Quelle réponse face à la reprise des attaques terroristes ?
Trois terroristes ont précipité dimanche leur véhicule sur deux agents de la Garde nationale au niveau d’un croisement entre Akouda et Kantaoui à Sousse. Ils les ont ensuite poignardés à plusieurs reprises, faisant un mort et un blessé. Les trois assaillants ont aussitôt été éliminés. Mais face à un pays qui renoue avec les attaques terroristes, l’Etat a donné à voir l’image d’une communication dissonante, divisée entre présidence de la République et celle du gouvernement.
Ayant lui-même occupé le poste de ministre de l’Intérieur avant de devenir ce mois-ci chef du gouvernement, Mechichi connaît le dossier. Il a déclaré que « l’attaque est le fait de microbes qui tentent de prouver qu’ils existent encore », arguant que leur éradication est en cours
Les unités sécuritaires, notamment la Brigade nationale d’intervention rapide (BNIR), ont rapidement procédé au ratissage de cette zone touristique et encerclé les assaillants. Elles sont parvenues en un temps record à les neutraliser après un échange de coups de feu, explique le ministère de l’Intérieur dans un communiqué.
Si chaque opération terroriste qui aboutit est un échec en termes de renseignement, la réponse logistique fut en l’occurrence un succès.
Efficacité opérationnelle des troupes d’élite
Mobilisé, un officier de la BNIR explique que « les interventions en amont, avant ou pendant un acte terroriste de ce type, sont logistiquement plus aisées que le fait d’avoir à intervenir après l’exécution de l’attaque. Mais malgré la prise de risque élevée nous avons pu neutraliser les trois éléments terroristes », s’est-il félicité. Pensant avoir arrêté un quatrième élément quelques heures plus tard, les forces de l’ordre ont dû le libérer dans la soirée de dimanche, n’ayant finalement aucun lien avec l’opération non encore revendiquée.
Réfugiés dans une école primaire d’Akouda après s’être emparé des armes des agents attaqués, les terroristes ont été abattus sur le toit de l’école. Parmi eux, deux frères âgés de 20 et de 25 ans. Selon une source sécuritaire, ils travaillaient tous deux dans une menuiserie d’aluminium. Le plus jeune d’entre eux se serait radicalisé en l’espace de deux ans.
Un adjudant, Sami Mrabet, a péri suite à ses blessures après avoir été transféré à l’hôpital régional de Sahloul, tandis que l’adjudant Rami Limam, dans un état stable, y reçoit encore les soins nécessaires. Des opérations de ratissage ont été lancées dans plusieurs gouvernorats du pays tout au long de la journée de dimanche.
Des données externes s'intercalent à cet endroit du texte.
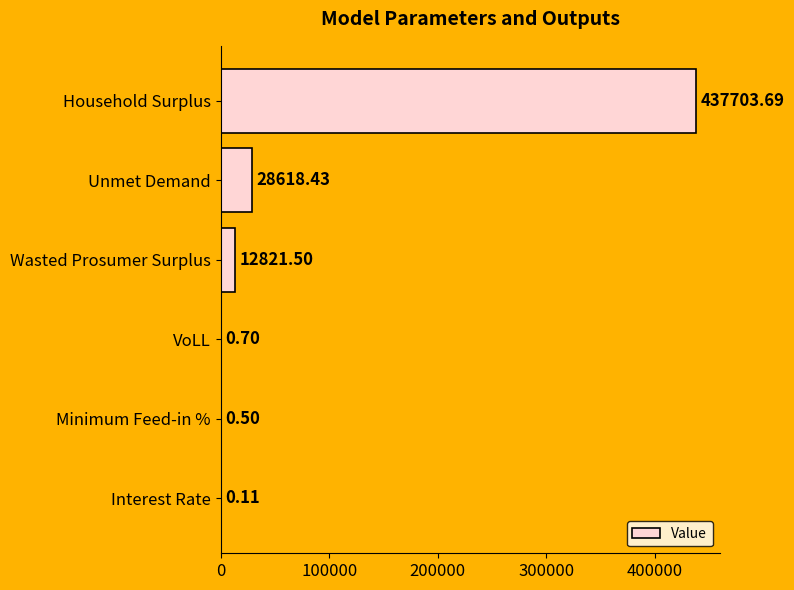

Are the bars horizontal?

Yes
Le président Kais Saïed a rappelé qu’un projet de loi garantissant une meilleure indemnisation des familles des policiers martyrs attend d’être voté par le Parlement
La cohabitation de deux exécutifs face au terrorisme
Le fraîchement investi ministre de l’Intérieur Taoufik Charfeddine, lui-même originaire de cette région de Sousse, s’est déplacé sur les lieux où il a pris connaissance du déroulement de l’intervention des unités sécuritaires. Il s’est rendu ensuite à l’hôpital pour s’enquérir de l’état de santé de l’adjudant blessé. Apparaissant d’abord aux côtés du nouveau chef du gouvernement Hichem Mechichi puis aux côtés du président de la République Kais Saïed dont on sait qu’il est l’une des proches connaissances, Charfeddine est le seul homme à avoir fait la jonction entre les deux chefs du pouvoir exécutif.
Car face à cette reprise de la menace terroriste après plusieurs mois de trêve (la dernière opération kamikaze contre une patrouille de police remonte au mois de mars), l’Etat a raté une occasion de parler d’une seule voix, uni face au péril terroriste. Arrivés sur les lieux de l’attaque pourtant à quelques minutes d’intervalle, les deux cortèges respectifs de Saïed et Mechichi se sont semble-t-il soigneusement évités, confirmant ainsi le malaise entre les deux hommes depuis le différend les ayant opposés en marge des péripéties du vote de la confiance.
Chacun y est donc allé de sa déclaration patriotique face aux médias dépêchés sur place, visiblement soucieux de marquer des points politiques, sans jamais s’afficher en tandem. Si même en pareille occasion les deux têtes de l’exécutif se montrent incapables de dépasser leurs divergences du moment, cela laisse augurer d’une cohabitation aux allures de guerre froide qui s’installe dans la durée.